BTW, thanks for having put you C code for the xoshiro family in the public domain, that makes trying it out very easy!

[vigna]

Ahhh OK you didn't tell me you were using the dSFMT. Yes, I acknowledge that in my shootout page:

xoshiro256+ is ≈20% slower than the dSFMT, but it has a doubled range of output values, does not need any extra SSE instruction (can be programmed in Java, etc.), has a much smaller footprint, and does not fail any test.

If you're using extended instructions and you don't mind being able to generate just half of the possible numbers, that's OK. But remember that the dSFMT fails linearity tests, and that bias can filter through computations (see my note above) in very unexpected ways.

[rfourquet]

Ahhh OK you didn't tell me you were using the dSFMT.

Ah sorry! I'm used to just writing MersenneTwister in this github to mean the Julia's builtin version, which uses dSFMT.

So yes we are aware that it's not ideal to use the technique used be dSFMT to produce Float64. And regularly a user on discourse will point at this fact and be surprised about it.

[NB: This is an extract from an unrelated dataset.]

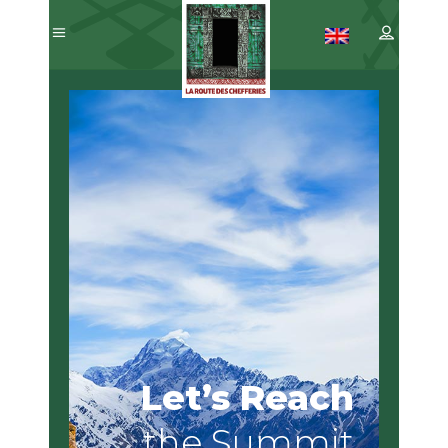
A Journey to
Remember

I don't think it's a big problem for most purposes, but better to improve that if possible.

So I tested xoshiro+, and for the array version, it becomes only about 7% slower than MT (again, with using the same technique, with half-range).

I personally would prefer the "full-range" float generation at the cost of a bit of performance, but I don't know if this is a shared feeling.

[rfourquet]

Anyway, I vote for making xoshiro256++ the new Julia default RNG :)

And by the way it's really nice to have you chime in @vigna !

[rfourquet]

Plus, I forgot to mention earlier, the code to implement the jump functionality is also available, and is quite short (should be about 20 lines of code), when you compare with the equivalent for MT (which is about 150 lines of code, including simple implementation of polynomials over GF(2) !)

[ViralBShah]

Does our RNG policy allows us to replace the default generator? I think so, but just checking. If so, this sounds like a good idea.

[vigna]

To be true, I believe the Mersenne Twister comes with a generic jump implementation that makes it possible to jump ahead any number of steps: for that, you need computation of polinomials over Z/2Z modulo the characteristic polynomial, which needs code.

For speed and convenience, I provide a method for long jumps and one for large jumps. The idea is that you use large jumps to get different streams for multiple computational units, but then you can short jump and get a large number of streams in each unit (e.g., threads). Polynomials are precomputed and stored as bit arrays, but the technique is the same.

[vigna]

So I tested xoshiro+, and for the array version, it becomes only about 7% slower than MT (again, with using the same technique, with half-range).

It would be interesting to see whether interleaving carefully computation and conversion can help there. Something like, you first fill the array and then you do a pass to convert to double (but you'll need C-style unions to do that). Or, even, having a temporary variable for the last result and at each iteration convert to double the previous result and store it while you compute the next state, and then store it in the temporary variable. Breaking dependency chains can have very surprising results sometimes.